Directions for this task => Every entry below should be reproduced exactly; no picture is to be included.

Material provided =>
- - - - - - -
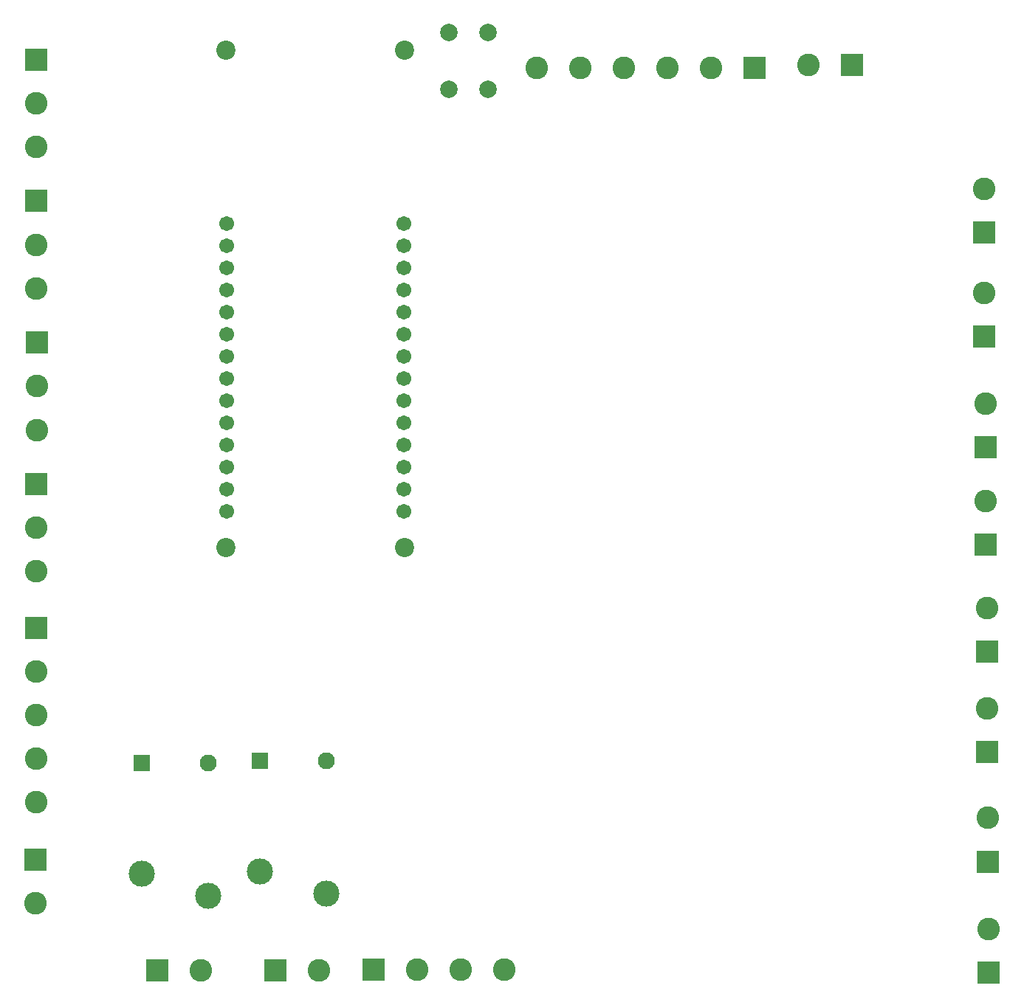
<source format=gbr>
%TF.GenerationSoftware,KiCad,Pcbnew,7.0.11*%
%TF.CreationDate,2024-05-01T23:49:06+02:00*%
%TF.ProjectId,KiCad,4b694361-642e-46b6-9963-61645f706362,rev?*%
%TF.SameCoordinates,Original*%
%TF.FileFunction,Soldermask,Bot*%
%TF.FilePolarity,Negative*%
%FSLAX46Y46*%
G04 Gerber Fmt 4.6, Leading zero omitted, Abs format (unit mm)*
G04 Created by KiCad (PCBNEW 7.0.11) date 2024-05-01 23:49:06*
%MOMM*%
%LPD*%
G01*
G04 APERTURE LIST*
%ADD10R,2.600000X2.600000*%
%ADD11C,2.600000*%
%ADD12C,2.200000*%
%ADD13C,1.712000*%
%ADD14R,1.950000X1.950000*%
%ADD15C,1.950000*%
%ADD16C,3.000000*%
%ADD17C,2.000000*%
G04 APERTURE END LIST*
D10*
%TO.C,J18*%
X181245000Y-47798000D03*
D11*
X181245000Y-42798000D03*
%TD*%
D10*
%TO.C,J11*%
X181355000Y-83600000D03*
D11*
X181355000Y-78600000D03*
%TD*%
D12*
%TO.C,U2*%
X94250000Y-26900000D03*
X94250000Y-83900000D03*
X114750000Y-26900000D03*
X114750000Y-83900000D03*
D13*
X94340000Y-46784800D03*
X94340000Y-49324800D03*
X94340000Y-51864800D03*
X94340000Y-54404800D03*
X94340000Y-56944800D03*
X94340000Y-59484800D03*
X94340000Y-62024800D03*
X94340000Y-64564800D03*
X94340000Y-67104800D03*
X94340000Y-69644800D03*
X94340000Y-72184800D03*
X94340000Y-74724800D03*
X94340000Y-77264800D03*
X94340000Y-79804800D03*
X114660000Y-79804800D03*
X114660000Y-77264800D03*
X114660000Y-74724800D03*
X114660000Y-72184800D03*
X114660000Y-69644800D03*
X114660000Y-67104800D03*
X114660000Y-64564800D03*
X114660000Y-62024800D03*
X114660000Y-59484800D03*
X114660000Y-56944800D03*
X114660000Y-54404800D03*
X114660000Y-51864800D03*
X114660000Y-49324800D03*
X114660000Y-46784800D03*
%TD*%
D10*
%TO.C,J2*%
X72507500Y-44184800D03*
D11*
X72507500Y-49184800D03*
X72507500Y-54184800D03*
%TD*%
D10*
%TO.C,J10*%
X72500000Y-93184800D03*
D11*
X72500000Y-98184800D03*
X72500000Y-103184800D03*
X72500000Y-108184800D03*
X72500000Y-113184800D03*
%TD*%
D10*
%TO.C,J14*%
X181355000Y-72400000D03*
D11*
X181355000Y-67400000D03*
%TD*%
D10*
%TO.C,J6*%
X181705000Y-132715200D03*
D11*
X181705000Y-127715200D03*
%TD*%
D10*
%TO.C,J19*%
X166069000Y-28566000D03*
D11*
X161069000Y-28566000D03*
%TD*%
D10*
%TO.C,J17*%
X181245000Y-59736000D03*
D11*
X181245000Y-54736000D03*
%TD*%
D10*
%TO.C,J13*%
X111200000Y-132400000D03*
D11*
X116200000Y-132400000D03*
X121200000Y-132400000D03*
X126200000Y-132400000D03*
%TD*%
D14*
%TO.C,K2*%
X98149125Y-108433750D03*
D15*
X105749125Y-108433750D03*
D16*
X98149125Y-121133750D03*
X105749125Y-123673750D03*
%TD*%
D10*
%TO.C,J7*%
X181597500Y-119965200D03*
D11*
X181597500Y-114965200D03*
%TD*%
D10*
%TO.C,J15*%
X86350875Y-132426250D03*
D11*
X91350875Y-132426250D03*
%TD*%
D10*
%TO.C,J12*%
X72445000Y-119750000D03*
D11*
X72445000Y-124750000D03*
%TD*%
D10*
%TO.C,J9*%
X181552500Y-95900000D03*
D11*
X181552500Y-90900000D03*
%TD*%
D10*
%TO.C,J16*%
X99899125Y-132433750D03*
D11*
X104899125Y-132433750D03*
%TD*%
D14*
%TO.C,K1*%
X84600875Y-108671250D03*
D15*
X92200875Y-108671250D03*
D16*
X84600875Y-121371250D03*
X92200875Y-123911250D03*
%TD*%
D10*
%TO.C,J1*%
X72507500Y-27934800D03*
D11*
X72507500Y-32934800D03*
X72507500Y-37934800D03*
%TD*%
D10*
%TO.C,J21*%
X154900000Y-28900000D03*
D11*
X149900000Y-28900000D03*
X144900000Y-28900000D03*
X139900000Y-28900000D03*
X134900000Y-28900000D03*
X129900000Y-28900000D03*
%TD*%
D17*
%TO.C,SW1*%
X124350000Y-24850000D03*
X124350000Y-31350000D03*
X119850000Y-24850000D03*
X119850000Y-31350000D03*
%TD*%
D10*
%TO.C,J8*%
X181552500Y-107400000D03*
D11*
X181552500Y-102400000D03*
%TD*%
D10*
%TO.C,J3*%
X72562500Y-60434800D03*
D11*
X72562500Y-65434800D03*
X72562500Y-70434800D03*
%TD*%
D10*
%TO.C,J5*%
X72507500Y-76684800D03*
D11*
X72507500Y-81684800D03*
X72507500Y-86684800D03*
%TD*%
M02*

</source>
- - - - - - -
Output below =>
<source format=gbr>
%TF.GenerationSoftware,KiCad,Pcbnew,7.0.11*%
%TF.CreationDate,2024-05-01T23:49:06+02:00*%
%TF.ProjectId,KiCad,4b694361-642e-46b6-9963-61645f706362,rev?*%
%TF.SameCoordinates,Original*%
%TF.FileFunction,Soldermask,Bot*%
%TF.FilePolarity,Negative*%
%FSLAX46Y46*%
G04 Gerber Fmt 4.6, Leading zero omitted, Abs format (unit mm)*
G04 Created by KiCad (PCBNEW 7.0.11) date 2024-05-01 23:49:06*
%MOMM*%
%LPD*%
G01*
G04 APERTURE LIST*
%ADD10R,2.600000X2.600000*%
%ADD11C,2.600000*%
%ADD12C,2.200000*%
%ADD13C,1.712000*%
%ADD14R,1.950000X1.950000*%
%ADD15C,1.950000*%
%ADD16C,3.000000*%
%ADD17C,2.000000*%
G04 APERTURE END LIST*
D10*
%TO.C,J18*%
X181245000Y-47798000D03*
D11*
X181245000Y-42798000D03*
%TD*%
D10*
%TO.C,J11*%
X181355000Y-83600000D03*
D11*
X181355000Y-78600000D03*
%TD*%
D12*
%TO.C,U2*%
X94250000Y-26900000D03*
X94250000Y-83900000D03*
X114750000Y-26900000D03*
X114750000Y-83900000D03*
D13*
X94340000Y-46784800D03*
X94340000Y-49324800D03*
X94340000Y-51864800D03*
X94340000Y-54404800D03*
X94340000Y-56944800D03*
X94340000Y-59484800D03*
X94340000Y-62024800D03*
X94340000Y-64564800D03*
X94340000Y-67104800D03*
X94340000Y-69644800D03*
X94340000Y-72184800D03*
X94340000Y-74724800D03*
X94340000Y-77264800D03*
X94340000Y-79804800D03*
X114660000Y-79804800D03*
X114660000Y-77264800D03*
X114660000Y-74724800D03*
X114660000Y-72184800D03*
X114660000Y-69644800D03*
X114660000Y-67104800D03*
X114660000Y-64564800D03*
X114660000Y-62024800D03*
X114660000Y-59484800D03*
X114660000Y-56944800D03*
X114660000Y-54404800D03*
X114660000Y-51864800D03*
X114660000Y-49324800D03*
X114660000Y-46784800D03*
%TD*%
D10*
%TO.C,J2*%
X72507500Y-44184800D03*
D11*
X72507500Y-49184800D03*
X72507500Y-54184800D03*
%TD*%
D10*
%TO.C,J10*%
X72500000Y-93184800D03*
D11*
X72500000Y-98184800D03*
X72500000Y-103184800D03*
X72500000Y-108184800D03*
X72500000Y-113184800D03*
%TD*%
D10*
%TO.C,J14*%
X181355000Y-72400000D03*
D11*
X181355000Y-67400000D03*
%TD*%
D10*
%TO.C,J6*%
X181705000Y-132715200D03*
D11*
X181705000Y-127715200D03*
%TD*%
D10*
%TO.C,J19*%
X166069000Y-28566000D03*
D11*
X161069000Y-28566000D03*
%TD*%
D10*
%TO.C,J17*%
X181245000Y-59736000D03*
D11*
X181245000Y-54736000D03*
%TD*%
D10*
%TO.C,J13*%
X111200000Y-132400000D03*
D11*
X116200000Y-132400000D03*
X121200000Y-132400000D03*
X126200000Y-132400000D03*
%TD*%
D14*
%TO.C,K2*%
X98149125Y-108433750D03*
D15*
X105749125Y-108433750D03*
D16*
X98149125Y-121133750D03*
X105749125Y-123673750D03*
%TD*%
D10*
%TO.C,J7*%
X181597500Y-119965200D03*
D11*
X181597500Y-114965200D03*
%TD*%
D10*
%TO.C,J15*%
X86350875Y-132426250D03*
D11*
X91350875Y-132426250D03*
%TD*%
D10*
%TO.C,J12*%
X72445000Y-119750000D03*
D11*
X72445000Y-124750000D03*
%TD*%
D10*
%TO.C,J9*%
X181552500Y-95900000D03*
D11*
X181552500Y-90900000D03*
%TD*%
D10*
%TO.C,J16*%
X99899125Y-132433750D03*
D11*
X104899125Y-132433750D03*
%TD*%
D14*
%TO.C,K1*%
X84600875Y-108671250D03*
D15*
X92200875Y-108671250D03*
D16*
X84600875Y-121371250D03*
X92200875Y-123911250D03*
%TD*%
D10*
%TO.C,J1*%
X72507500Y-27934800D03*
D11*
X72507500Y-32934800D03*
X72507500Y-37934800D03*
%TD*%
D10*
%TO.C,J21*%
X154900000Y-28900000D03*
D11*
X149900000Y-28900000D03*
X144900000Y-28900000D03*
X139900000Y-28900000D03*
X134900000Y-28900000D03*
X129900000Y-28900000D03*
%TD*%
D17*
%TO.C,SW1*%
X124350000Y-24850000D03*
X124350000Y-31350000D03*
X119850000Y-24850000D03*
X119850000Y-31350000D03*
%TD*%
D10*
%TO.C,J8*%
X181552500Y-107400000D03*
D11*
X181552500Y-102400000D03*
%TD*%
D10*
%TO.C,J3*%
X72562500Y-60434800D03*
D11*
X72562500Y-65434800D03*
X72562500Y-70434800D03*
%TD*%
D10*
%TO.C,J5*%
X72507500Y-76684800D03*
D11*
X72507500Y-81684800D03*
X72507500Y-86684800D03*
%TD*%
M02*

</source>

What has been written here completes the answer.